Thio menengok ke arah Aliesha namun langsung memalingkan wajahnya sambil mengambil handuk dari tangan Aliesha untuk menutupi bagian dada yang menjiplak jelas pakaian dalamnya akibat kaos putih yang sudah basah karena air hujan.

“Pak ...” Ungkap Aliesha sambil terus menatap Thio.

“Kenapa belum mandi, Yaya?”

“Tadi handphone aku mati, terus Kak Adrian ajak aku pulang, kebetulan satu arah juga,” ungkap Aliesha berusaha menjelaskan.

“Nanti saja ngobrolnya, kamu mandi dulu, ya?”

“Kenapa? Marah? Gara-gara aku pulang sama Kak Adrian?”

“Sayang, mandi dulu.”

“Tadinya aku mau ikut charger di mobilnya Kak Adrian, tapi aku gak bawa, terus mau coba hubungi bapak lewat handphone beliau, tapi sama handphone-nya juga abis baterai.”

“Yaya?”

“Iya, ini aku, kenapa?”

“Karena kita belum dalam ikatan serius, kamu boleh kok memutuskan untuk pulang dengan siapa, bahkan kalau kamu harus memilih dia, saya maklum, toh saya juga tidak bisa berbuat apa-apa kalau ini keputusan kamu,” “Kamu berhak untuk memilih dia sebagai calon sua—”

Ucapan Thio terpotong karena tiba-tiba saja Aliesha mengecup bibir Thio.

Di sana Thio hanya mematung karena terkejut atas tindakan Aliesha.

“Bisa kan gak berpikir lagi seolah-olah aku ini ragu sama bapak?” “Aku udah berusaha meyakinkan diri aku untuk keputusan ini,” “Kalau aku ragu, pasti aku gak akan mungkin tinggal di sini bareng bapak, bahkan saat diantar laki-laki lain pun, aku masih menuju ke rumah yang ini, bukan apartemen aku,” “Coba bayangkan sakit hatinya aku, ketika bapak menyangka kalau aku mengharapkan Kak Adrian,” “Tolong ...” Ungkap Aliesha sambil menunduk disertai emosi.

Mata Thio memerah, mulai berkaca-kaca atas ungkapan Aliesha yang begitu yakin atas dirinya.

Thio mendekatkan tubuhnya dengan Aliesha, tangan kirinya melingkar di pinggang wanitanya, sedangkan tangan kanannya ia gunakan untuk memegang bagian belakang kepala Aliesha kemudian memejamkan mata dan langsung melumat bibir wanitanya dengan lembut tanpa jeda.

“Jangan di sini ...” ungkap Aliesha melepaskan ciumannya.

“Kenapa?”

“Anak-anak belum pulang ....”

“Rafa sama Caca nginep di rumah mama.”

“Firdhan?”

“Sepertinya dia pulang ke kosan, soalnya sudah lewat jam sepuluh malam.”
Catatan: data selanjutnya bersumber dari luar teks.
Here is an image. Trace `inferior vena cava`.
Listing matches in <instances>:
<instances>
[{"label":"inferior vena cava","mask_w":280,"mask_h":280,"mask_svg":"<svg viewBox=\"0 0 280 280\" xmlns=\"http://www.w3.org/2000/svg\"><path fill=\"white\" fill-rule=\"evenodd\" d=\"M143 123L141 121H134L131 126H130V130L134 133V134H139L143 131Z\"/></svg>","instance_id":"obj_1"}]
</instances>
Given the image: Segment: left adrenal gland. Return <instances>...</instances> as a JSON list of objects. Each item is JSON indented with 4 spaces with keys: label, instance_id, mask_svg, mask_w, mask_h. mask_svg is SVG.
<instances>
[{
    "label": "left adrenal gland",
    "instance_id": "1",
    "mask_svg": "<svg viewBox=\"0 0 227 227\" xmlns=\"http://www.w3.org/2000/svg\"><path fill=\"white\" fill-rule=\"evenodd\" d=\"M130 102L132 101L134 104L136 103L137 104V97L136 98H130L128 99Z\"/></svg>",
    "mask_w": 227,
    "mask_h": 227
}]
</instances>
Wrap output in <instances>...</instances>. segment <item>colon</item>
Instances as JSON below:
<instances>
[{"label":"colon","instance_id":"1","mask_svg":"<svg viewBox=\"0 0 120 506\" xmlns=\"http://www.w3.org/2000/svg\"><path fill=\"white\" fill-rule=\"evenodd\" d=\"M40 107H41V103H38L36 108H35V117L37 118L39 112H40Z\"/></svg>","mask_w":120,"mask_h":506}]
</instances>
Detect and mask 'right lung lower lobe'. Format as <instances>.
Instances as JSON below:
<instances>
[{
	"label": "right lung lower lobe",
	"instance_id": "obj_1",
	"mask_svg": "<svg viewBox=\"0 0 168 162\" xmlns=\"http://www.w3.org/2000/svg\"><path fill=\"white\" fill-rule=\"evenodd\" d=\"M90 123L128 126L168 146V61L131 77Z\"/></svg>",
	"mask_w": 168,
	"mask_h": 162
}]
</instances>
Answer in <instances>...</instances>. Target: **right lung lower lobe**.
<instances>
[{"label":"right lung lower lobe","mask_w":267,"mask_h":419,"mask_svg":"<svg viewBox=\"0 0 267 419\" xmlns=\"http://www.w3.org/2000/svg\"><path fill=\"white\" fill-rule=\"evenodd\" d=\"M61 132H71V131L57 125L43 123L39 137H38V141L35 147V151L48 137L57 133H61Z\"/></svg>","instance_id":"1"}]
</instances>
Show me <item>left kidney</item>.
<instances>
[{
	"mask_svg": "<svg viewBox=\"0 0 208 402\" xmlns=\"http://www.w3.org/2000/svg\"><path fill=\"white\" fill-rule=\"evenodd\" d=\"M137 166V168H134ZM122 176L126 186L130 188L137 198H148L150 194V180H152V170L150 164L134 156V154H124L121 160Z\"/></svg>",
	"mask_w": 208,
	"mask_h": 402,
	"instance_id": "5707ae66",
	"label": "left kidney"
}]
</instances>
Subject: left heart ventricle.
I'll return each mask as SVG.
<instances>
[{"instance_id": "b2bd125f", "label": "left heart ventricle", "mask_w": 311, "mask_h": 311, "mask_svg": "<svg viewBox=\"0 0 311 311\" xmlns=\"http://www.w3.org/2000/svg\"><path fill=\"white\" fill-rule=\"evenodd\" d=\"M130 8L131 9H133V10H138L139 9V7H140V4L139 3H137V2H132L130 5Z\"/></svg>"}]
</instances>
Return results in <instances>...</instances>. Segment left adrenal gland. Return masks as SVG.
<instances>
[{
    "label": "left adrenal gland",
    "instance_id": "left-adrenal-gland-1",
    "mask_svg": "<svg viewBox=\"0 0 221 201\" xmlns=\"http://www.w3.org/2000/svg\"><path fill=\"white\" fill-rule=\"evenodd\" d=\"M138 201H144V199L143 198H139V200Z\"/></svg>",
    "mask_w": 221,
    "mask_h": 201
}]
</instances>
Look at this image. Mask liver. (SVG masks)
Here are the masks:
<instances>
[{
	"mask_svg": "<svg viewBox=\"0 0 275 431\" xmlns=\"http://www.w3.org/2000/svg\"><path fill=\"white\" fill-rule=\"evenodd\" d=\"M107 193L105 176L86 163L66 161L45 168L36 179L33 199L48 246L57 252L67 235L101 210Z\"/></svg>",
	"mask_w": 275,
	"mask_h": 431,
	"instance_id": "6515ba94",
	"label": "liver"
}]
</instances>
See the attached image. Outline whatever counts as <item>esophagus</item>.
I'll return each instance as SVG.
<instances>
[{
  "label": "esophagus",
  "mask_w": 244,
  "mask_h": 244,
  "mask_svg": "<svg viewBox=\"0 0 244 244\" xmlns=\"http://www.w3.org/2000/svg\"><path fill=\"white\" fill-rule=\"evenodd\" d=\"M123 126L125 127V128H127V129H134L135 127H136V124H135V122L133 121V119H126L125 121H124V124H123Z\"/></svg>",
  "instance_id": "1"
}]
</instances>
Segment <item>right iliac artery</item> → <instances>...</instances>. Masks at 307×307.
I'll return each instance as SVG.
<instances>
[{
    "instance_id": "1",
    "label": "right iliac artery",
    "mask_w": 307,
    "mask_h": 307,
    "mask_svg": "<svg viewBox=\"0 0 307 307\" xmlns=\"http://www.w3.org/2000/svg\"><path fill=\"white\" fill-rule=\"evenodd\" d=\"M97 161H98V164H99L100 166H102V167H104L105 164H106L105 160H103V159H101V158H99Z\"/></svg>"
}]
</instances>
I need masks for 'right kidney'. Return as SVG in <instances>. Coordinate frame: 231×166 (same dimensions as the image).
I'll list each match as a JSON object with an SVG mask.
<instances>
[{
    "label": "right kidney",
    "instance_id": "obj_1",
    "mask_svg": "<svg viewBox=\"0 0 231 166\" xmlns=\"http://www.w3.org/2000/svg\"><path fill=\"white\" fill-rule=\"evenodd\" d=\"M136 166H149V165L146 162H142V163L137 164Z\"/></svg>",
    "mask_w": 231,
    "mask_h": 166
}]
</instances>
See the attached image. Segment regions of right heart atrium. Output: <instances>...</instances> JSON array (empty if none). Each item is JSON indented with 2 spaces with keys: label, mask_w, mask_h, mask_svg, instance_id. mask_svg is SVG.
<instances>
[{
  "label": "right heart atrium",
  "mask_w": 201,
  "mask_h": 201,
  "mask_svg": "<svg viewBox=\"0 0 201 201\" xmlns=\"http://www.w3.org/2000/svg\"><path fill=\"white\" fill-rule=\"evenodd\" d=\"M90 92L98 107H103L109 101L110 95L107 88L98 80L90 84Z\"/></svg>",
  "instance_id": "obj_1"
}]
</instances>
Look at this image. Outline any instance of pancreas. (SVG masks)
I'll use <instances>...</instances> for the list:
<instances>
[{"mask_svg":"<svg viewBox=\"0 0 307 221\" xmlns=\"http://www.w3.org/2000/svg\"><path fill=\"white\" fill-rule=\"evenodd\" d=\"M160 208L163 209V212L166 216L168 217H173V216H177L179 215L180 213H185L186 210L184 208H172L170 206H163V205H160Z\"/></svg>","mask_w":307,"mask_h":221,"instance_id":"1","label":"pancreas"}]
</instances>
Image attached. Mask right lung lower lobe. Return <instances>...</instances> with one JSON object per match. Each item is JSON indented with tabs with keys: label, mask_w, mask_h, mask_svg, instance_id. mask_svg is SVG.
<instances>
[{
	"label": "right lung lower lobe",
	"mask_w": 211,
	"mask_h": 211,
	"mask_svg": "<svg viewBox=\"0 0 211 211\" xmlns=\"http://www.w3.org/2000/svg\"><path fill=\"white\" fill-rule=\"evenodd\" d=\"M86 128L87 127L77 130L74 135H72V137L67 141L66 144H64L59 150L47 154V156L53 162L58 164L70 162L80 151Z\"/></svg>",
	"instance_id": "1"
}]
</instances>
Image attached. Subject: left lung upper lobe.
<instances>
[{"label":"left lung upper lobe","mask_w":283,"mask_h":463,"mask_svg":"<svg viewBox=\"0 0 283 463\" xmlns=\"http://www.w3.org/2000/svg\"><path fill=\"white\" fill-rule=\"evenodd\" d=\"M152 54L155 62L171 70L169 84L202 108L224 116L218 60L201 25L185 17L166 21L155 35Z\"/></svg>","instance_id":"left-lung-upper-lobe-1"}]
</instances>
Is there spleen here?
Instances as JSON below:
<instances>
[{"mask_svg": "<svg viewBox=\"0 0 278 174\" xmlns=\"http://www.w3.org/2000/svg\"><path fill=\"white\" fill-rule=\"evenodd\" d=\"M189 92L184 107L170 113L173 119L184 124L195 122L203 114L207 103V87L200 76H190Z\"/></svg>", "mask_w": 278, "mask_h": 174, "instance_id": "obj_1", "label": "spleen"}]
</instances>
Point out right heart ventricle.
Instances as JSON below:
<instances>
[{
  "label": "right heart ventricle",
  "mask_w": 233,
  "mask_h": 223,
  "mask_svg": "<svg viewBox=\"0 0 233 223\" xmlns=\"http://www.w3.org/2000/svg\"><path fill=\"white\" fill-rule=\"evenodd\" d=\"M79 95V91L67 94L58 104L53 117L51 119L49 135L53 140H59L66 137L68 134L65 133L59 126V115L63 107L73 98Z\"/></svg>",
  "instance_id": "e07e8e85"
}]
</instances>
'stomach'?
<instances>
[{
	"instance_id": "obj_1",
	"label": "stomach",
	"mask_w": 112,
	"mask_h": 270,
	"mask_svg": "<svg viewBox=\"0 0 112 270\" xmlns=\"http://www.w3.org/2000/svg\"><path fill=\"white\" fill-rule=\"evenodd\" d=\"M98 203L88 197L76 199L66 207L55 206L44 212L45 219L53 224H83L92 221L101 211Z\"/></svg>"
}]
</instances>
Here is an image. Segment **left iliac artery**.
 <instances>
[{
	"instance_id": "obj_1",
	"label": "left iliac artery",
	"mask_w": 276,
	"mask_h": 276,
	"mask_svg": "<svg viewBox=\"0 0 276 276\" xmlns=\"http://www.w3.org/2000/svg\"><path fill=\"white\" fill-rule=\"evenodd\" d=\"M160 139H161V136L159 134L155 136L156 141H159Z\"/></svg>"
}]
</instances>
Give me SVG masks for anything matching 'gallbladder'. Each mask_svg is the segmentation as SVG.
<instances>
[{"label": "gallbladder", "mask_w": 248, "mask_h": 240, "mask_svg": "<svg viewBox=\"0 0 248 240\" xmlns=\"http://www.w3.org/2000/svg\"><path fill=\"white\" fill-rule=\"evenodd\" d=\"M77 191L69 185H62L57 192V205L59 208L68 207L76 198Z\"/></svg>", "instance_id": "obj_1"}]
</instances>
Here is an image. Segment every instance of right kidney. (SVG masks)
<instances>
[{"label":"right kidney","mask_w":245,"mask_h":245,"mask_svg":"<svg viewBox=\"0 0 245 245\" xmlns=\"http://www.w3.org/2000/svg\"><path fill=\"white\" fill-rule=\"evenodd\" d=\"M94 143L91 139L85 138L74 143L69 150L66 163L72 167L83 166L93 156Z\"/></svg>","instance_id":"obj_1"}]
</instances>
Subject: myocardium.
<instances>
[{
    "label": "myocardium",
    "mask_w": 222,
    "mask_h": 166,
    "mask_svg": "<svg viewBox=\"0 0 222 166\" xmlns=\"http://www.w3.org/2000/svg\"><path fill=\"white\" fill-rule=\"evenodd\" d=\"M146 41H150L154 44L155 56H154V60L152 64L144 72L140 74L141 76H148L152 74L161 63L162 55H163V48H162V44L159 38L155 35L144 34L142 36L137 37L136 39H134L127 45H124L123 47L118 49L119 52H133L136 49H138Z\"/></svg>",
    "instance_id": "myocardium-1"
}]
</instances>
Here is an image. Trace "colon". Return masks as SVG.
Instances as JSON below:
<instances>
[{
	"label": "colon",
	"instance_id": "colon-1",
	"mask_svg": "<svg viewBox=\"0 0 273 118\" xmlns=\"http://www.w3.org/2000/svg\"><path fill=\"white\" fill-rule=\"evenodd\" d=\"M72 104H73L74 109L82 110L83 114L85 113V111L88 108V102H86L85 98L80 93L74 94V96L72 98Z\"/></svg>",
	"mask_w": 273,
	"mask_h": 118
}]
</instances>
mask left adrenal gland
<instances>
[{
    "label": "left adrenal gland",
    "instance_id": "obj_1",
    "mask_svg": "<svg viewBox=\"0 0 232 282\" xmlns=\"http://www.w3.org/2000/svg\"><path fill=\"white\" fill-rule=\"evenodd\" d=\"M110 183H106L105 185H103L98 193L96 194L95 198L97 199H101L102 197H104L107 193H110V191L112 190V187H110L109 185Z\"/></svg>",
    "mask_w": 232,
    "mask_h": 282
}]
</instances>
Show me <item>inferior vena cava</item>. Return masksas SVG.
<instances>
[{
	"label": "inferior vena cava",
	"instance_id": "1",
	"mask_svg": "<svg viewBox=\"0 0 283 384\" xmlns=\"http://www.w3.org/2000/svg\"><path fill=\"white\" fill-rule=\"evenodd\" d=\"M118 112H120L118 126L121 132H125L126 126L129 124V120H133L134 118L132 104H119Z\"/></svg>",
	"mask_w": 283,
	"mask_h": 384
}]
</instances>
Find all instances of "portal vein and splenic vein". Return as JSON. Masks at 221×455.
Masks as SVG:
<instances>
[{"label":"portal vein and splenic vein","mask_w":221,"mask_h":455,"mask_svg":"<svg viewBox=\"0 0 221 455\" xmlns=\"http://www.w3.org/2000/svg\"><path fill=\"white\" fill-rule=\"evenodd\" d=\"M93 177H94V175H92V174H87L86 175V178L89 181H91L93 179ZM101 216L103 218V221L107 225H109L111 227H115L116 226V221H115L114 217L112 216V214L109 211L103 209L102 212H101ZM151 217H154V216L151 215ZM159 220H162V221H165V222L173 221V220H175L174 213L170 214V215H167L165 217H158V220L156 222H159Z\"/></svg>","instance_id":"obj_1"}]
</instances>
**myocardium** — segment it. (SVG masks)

Mereka tersenyum, kemudian melanjutkan aktivitas panas tersebut di tengah derasnya hujan di luar sana.

“Gak bang, gue gak pulang ke kosan, gue dari tadi menyaksikan adegan kalian depan pintu. Ngapain harus depan pintu sih anjir, gak ada tempat lagi apa yang lebih privasi. Salah gue juga sih malah pulang ke sini, bukannya ke kosan,” gerutu Firdhan dalam hati, kemudian melajukan motornya di tengah hujan untuk menuju kosannya.